If you want to know more, you can read our article on what UX is and why it’s important.

What’s the difference between copywriting and UX copywriting?

Good question! The main goal of copywriting is to boost sales and increase traffic to your website. Basically, you want to attract new customers and persuade them to buy your product or service. UX copywriting, however, is not about selling or persuading. You want to improve the user experience by guiding them quickly and effortlessly through your website or product. 

Why you should focus on UX copywriting

As a website owner, you probably have a goal for your website. This could be to attract more visitors, generate more leads or sell your product. In order to achieve this, people have to understand how to navigate your website and your product. It’s great if they find your site, but if they don’t know how to sign up for your email or buy your service, then you’re missing out! That’s where UX copywriting comes in. It helps and guides people, so they know how to use your website.

5 tips to improve your UX copywriting

Now you understand what UX copy is, and why you should focus on it. The next step: Actually writing it! Here are five tips to help you improve your UX copywriting. 

1. Your writing needs to be clear

This sounds like a no-brainer, but it’s important to remember. Your users should understand what action they’re taking when they click on a button, what it requires of them, and what the outcome of clicking will be. With UX copywriting, you shouldn’t ‘trick’ your customers. If your button says “Try for free”, then users should really be able to try it for free. 

Screenshot of the Yoast SEO Free plugin box. On the bottom of the image is a button that says: Download Yoast SEO Free.
Example of a button with clear copy

2. Be concise

Don’t use too many words! Think about the last time you installed a new app or program. You wanted to get through the setup as quickly as possible, right? Chances are, it’s the same for your users. Besides, a wall of text will not only seem like a chore to read, but too many words can also confuse your users. Instead, try to convey the message as concisely as possible. This doesn’t always mean to use as few words as possible. Sometimes it’s about only using words that have a function. A simple “Wrong password” can be sufficient.

** Work instruction A **
In the entries, reproduce word for word the stretch from the line containing "requests to the data storage systems ." through the line containing "In one embodiment".

** Given entries **
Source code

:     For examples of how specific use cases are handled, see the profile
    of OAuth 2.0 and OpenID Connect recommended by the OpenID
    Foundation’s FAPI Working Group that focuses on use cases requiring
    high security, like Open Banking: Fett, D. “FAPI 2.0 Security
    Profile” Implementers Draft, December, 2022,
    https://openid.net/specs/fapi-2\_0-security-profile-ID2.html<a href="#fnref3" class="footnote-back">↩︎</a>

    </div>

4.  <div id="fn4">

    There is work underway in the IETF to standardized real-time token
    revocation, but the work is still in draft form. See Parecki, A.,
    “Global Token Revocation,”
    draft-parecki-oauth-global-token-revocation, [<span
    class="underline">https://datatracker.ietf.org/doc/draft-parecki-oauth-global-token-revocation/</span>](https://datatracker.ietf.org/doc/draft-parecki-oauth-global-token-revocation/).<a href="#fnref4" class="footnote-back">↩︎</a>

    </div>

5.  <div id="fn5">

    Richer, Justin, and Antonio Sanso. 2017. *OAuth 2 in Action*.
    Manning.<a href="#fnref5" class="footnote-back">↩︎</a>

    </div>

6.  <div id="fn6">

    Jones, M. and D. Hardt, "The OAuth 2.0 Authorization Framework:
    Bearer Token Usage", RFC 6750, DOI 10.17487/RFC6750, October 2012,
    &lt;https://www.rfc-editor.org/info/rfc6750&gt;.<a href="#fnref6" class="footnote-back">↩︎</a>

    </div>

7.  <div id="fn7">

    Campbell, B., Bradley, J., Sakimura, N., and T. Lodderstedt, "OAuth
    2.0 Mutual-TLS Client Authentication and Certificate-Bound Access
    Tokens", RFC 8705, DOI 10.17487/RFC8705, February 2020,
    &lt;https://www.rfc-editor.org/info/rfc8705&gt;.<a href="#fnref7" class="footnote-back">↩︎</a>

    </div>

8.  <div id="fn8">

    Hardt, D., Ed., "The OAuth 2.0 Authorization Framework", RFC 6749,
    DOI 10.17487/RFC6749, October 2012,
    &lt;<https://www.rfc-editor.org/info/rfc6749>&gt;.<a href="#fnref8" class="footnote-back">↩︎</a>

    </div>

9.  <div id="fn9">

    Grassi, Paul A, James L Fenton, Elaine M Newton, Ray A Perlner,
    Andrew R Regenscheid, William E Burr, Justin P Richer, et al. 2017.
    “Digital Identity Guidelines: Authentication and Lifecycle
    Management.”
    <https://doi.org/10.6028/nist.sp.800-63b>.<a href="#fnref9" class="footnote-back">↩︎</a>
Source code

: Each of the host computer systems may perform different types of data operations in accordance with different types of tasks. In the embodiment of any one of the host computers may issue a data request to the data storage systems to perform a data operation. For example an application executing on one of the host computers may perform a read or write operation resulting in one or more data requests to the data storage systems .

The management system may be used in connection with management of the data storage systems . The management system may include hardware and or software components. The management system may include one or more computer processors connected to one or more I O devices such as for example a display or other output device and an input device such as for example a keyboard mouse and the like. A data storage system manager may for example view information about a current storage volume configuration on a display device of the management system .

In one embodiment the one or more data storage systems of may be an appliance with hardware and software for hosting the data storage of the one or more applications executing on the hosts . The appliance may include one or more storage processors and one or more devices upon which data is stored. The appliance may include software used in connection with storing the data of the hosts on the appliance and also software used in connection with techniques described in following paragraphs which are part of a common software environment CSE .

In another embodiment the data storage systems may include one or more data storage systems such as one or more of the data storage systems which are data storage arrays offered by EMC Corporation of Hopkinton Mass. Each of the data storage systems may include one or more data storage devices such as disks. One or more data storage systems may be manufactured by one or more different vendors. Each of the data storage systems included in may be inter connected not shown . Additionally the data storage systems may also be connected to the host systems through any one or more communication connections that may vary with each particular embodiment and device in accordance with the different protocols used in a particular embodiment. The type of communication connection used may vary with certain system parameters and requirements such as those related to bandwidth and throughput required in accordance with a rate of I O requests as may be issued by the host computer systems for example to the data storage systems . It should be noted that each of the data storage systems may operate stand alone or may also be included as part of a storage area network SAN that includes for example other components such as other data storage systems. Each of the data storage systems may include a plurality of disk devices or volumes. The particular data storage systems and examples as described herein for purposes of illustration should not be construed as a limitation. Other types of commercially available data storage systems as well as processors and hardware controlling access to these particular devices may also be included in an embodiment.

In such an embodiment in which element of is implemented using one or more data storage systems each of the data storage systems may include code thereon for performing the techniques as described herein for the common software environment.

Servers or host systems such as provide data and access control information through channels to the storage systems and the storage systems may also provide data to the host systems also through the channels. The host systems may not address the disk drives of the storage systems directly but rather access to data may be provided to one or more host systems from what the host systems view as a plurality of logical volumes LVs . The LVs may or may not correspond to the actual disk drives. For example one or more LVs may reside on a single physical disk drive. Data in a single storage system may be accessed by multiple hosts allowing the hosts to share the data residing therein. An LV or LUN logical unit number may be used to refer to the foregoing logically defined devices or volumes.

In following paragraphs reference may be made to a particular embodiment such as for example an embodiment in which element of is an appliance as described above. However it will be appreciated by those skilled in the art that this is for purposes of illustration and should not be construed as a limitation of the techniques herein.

** Work instruction B **
In the UX copywriting text, write out the stretch from "1. Your writing" through "it for free." again, switching "button" to "link".

** Exercise answer A **
: Each of the host computer systems may perform different types of data operations in accordance with different types of tasks. In the embodiment of any one of the host computers may issue a data request to the data storage systems to perform a data operation. For example an application executing on one of the host computers may perform a read or write operation resulting in one or more data requests to the data storage systems .

The management system may be used in connection with management of the data storage systems . The management system may include hardware and or software components. The management system may include one or more computer processors connected to one or more I O devices such as for example a display or other output device and an input device such as for example a keyboard mouse and the like. A data storage system manager may for example view information about a current storage volume configuration on a display device of the management system .

In one embodiment the one or more data storage systems of may be an appliance with hardware and software for hosting the data storage of the one or more applications executing on the hosts . The appliance may include one or more storage processors and one or more devices upon which data is stored. The appliance may include software used in connection with storing the data of the hosts on the appliance and also software used in connection with techniques described in following paragraphs which are part of a common software environment CSE .

** Exercise answer B **
1. Your writing needs to be clear

This sounds like a no-brainer, but it’s important to remember. Your users should understand what action they’re taking when they click on a link, what it requires of them, and what the outcome of clicking will be. With UX copywriting, you shouldn’t ‘trick’ your customers. If your link says “Try for free”, then users should really be able to try it for free.